VCA is showing two collections by Beverly Naidus. “Healing Deities”  is a series of digital paintings, where Beverly explores very contemporary interpretations of Buddhas, boddhisattvas, pagan gods, goddesses and yoginis, many of them breathing and/or sitting in the midst of challenging environments and social circumstances. These paintings were inspired by the words of her son, Sam, when he asked her at age 4, “why are you always painting sick people?”  At the time, Beverly was recovering from an environmental illness caused by exposures to pesticides and was painting the portraits of the other sick individuals she was meeting in clinics. Her son’s question inspired her to shift gears, and focus on the healing journey. As she transformed her work, she began to get well. She saw this work essential to not only the healing of individual trauma, but the collective trauma of our ecosystems and the living beings with them who are being assaulted by violence and pollution.

The second collection “Curtain Call: Portable Altars for Grief and Gratitude” is a series of cloth/paper hangings. Each one focuses on a different endangered creature or element, from honeybees to old growth trees to clean air. While standing with the altars, the viewer has an opportunity to be with the stories of their own grief and gratitude. 

Beverly’s art is a genre of contemporary art that is content-based rather than form-based. While there are many artists who perfect their craft in one medium, mastering a medium has not motivated Beverly’s creative process. Instead, she works with ideas and scavenges the materials necessary to make what she needs to say. In this series what is consistent to all of the altars is a central Xray image of the artist’s spine and other parts of her interior. 

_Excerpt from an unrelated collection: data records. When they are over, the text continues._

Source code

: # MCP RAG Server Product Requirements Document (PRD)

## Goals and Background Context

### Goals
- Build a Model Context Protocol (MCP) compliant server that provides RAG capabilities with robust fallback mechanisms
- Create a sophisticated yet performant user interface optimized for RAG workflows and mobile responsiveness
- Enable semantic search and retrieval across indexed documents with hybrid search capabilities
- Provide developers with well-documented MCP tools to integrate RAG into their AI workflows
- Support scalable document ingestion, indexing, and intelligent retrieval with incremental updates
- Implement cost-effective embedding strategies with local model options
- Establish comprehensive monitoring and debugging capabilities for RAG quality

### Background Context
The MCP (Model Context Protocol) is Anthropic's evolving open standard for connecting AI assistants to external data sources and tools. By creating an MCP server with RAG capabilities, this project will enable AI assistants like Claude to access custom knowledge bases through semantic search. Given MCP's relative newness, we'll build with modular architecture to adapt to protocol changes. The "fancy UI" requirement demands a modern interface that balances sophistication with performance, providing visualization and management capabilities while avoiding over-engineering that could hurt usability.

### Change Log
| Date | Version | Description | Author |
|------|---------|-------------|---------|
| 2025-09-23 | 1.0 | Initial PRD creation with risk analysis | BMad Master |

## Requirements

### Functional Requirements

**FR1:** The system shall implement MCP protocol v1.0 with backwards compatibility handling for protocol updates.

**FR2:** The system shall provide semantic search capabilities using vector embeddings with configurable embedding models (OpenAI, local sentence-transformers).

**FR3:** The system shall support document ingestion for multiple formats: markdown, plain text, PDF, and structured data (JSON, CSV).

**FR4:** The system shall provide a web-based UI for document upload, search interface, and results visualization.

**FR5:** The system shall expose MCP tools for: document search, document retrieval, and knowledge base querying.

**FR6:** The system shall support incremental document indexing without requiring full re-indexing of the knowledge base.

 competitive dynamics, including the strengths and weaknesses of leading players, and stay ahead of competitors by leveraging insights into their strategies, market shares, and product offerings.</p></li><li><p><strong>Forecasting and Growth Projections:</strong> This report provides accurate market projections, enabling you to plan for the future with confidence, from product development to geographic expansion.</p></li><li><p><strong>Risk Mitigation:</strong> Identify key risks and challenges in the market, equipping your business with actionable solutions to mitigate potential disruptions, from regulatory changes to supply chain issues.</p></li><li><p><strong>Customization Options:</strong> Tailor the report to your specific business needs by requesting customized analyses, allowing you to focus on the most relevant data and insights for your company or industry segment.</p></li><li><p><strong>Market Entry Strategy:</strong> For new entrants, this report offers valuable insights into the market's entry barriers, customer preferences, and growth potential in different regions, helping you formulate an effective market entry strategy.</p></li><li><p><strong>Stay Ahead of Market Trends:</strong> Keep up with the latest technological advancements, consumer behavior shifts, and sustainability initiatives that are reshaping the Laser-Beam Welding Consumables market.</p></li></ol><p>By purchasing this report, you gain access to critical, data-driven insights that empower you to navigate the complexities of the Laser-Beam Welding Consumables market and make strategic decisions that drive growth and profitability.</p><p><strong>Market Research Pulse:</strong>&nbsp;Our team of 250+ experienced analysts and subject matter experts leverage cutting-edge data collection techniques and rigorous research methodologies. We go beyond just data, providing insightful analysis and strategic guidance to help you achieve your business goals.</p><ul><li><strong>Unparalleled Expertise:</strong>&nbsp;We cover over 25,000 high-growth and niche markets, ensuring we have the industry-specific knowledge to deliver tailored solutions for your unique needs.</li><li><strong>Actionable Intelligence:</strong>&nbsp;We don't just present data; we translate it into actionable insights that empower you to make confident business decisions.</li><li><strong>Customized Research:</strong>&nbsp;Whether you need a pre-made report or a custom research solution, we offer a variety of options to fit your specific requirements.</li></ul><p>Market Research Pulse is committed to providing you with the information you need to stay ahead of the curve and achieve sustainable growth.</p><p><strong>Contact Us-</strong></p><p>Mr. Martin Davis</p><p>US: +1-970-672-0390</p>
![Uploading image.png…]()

Seattle artist Carol Rashawnna Williams deeply believes in the power of art to build community, bridge community relationships and create authentic space for healing. “Reconstructing the Goddess” is a missed media triptych representing each cultural trinities: Africa -Horus, Isis, Maat; India -Kali, Kalica, Kali; Gaya- Mother, Maiden, Crone; Christianity -Father, Son, Holy Spirit. Her “Tree of Humanity” is based on the tree of life through the eyes of an African American gene pool.

Paintings from Cyra Jane’s Fire Liken series are a series of active expressionist paintings that focus on the power and magic of femininity.

Kristen Reitz-Green’s “We Rise” is a sea of pink pussy hats that she witnessed when she marched at the Seattle Womxn’s March, January 21, 2017. It is demonstrative of the power of numbers, and was the start of four years of a tumultuous presidency. That presidency is over, and this piece marks the start of a new beginning. And an eye towards restoration and unity.